Is it possible to concentrate ambient heat?

Is it possible to concentrate ambient heat sort of like light being concentrated with a lens?

Thanks,
Rob

It is possible, but it requires the expenditure of energy, which ends up as more heat. For it to happen without the expenditure of extra energy would violate the Second Law.

This sounds like the reverse of refrigeration.

It’s not reverse refrigeration, it’s just regular refrigeration. Refrigeration isn’t cooling something, it’s removing the heat. To apply that to the OP, the heat is being concentrated on the evaporator or in the refrigerant or on the condenser, take your pick.

It is very possible and very expensive.

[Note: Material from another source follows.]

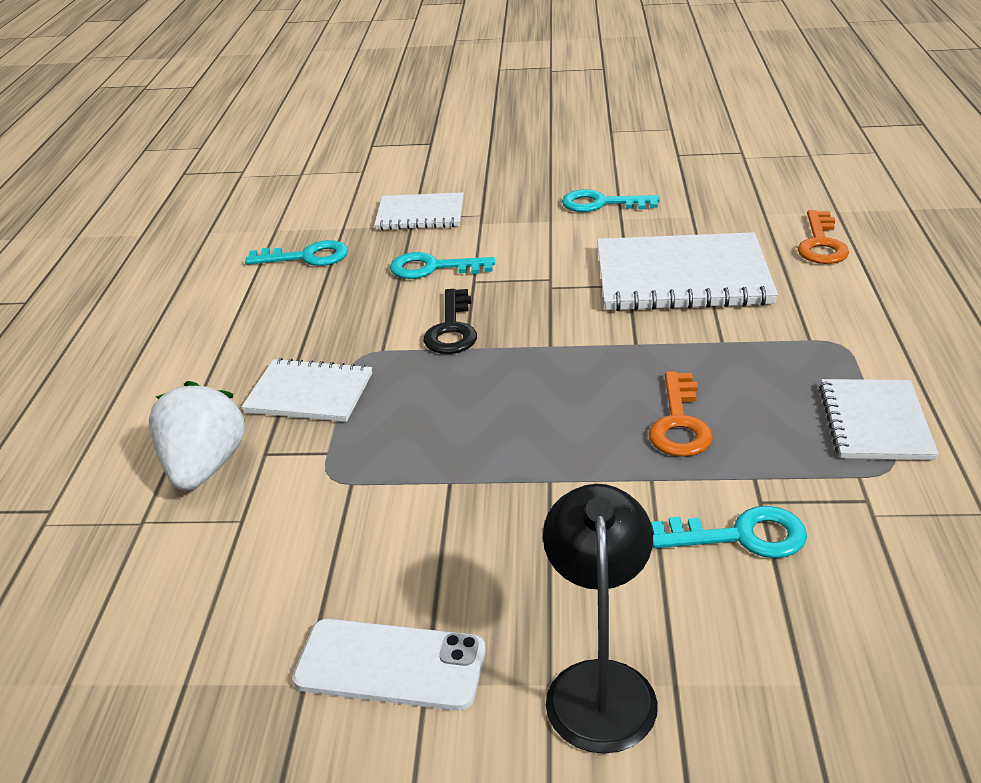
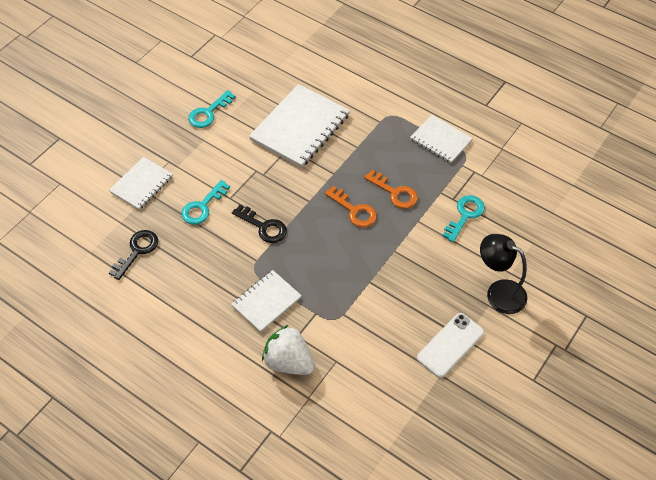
camera: 60 degrees left, 20 degrees up
(306, 257) = (137, 251): turquoise key -> black key
(821, 244) = (320, 69): orange key -> orange key (354, 210)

Think of work as the best form of heat and ambient heat as a worse form (If you want to get technical read up on exergy).

As long as two places exist with a temperature difference , you can get work out of it - the efficiency is high if the temperature difference is high and low if not.

Some of the ways to use ambient heat are :

  1. Concentrate salt from sea water
  2. Run a thermodynamic cycle with deep groundwater (assuming it is cooler)
  3. Swamp coolers
  4. The drinking bird is a perfect example of how ambient heat is concentrated into energy.Drinking bird - Wikipedia

Actually, it’s called a heat pump cycle, and it is exactly like the refrigeration cycle except you reverse the hot and cold “reservoirs” so that instead of pumping ambient thermal energy (heat) “outside” to keep the interior cold you pump heat inside to make it warm. As Chronos states, this requires that you do work in order to pump the energy “up” (to a higher temperature state) from the cold reservoir to the hot reservoir, which incidentially creates more heat to be rejected. This isn’t a problem when you have a good medium to reject heat into, such as the ambient air, but can be a limiting condition when you are isolated and your work heat is at a lower temperature state than the hot reservoir, such that your waste heat gets dumped back into the refrigerated side.

Not really. Ground source heat pumps are quite an efficient way to heat a house, and on large scales heat regeneration is used to incrementally improve overall plant efficiency in a very cost effective fashion.

Stranger

Heat pumps are one of the most efficient ways to heat.
In areas with mild winters, heat pumps can be 300% (or more) efficient - they can provide the equivalent of 300W of heat for 100W of energy. This makes them more cost-effective than gas or electric heating. This efficiency advantage is reduced in areas with very cold winters, making them less attractive.

Not so fast. The question was about using ambient heat energy which typically means atmospheric.

The ground is also an “ambient” heat source, i.e. it is at the same temperature as the air (more or less). As you note, the density of thermal energy and conductivity makes it a better source than ambient air (even when the temperature is slightly colder) but it is certainly possible to pump energy fro air as well, as demonstrated by the refrigerator.

Stranger

You can make an infra-red lense. If you meant the infra-red type of heat.

Science does say that the word “heat” has two meanings - the kinetic energy of molecules (and individual atoms), and Infra-red, but you’d be better to specify infra-red if you meant that.

Nit: It’s not necessarily exclusive to infrared. EM radiation by way of photons at any wavelength can induce heat. Though, granted, your average room and its objects are radiating mostly in IR and visible light.

Right, any sort of light will be converted to heat when absorbed, and any sort of light can be produced by hot objects. The only reason we associate infrared specifically with heat is that most of the things we think of as “warm” or “hot” (animal bodies, fires, etc.) are at a temperature such that most of the light they produce is infrared.

My first thought was “my car’s interior sure concentrates heat in the summer” - any enclosed space that is more heat absorbing than heat radiating will ‘concentrate’ heat to some degree.

Isn’t the car concentrating sunlight? A car parked in a shady spot won’t get hotter that the ambient air will it (neglecting heat being emitted from the engine)?

Rob

It’s not concentrating heat from ambient air, it’s collecting energy from the sun and storing it.

If I understand the question correctly, I think that is what a block of ice does. It then uses the concentrated heat to melt.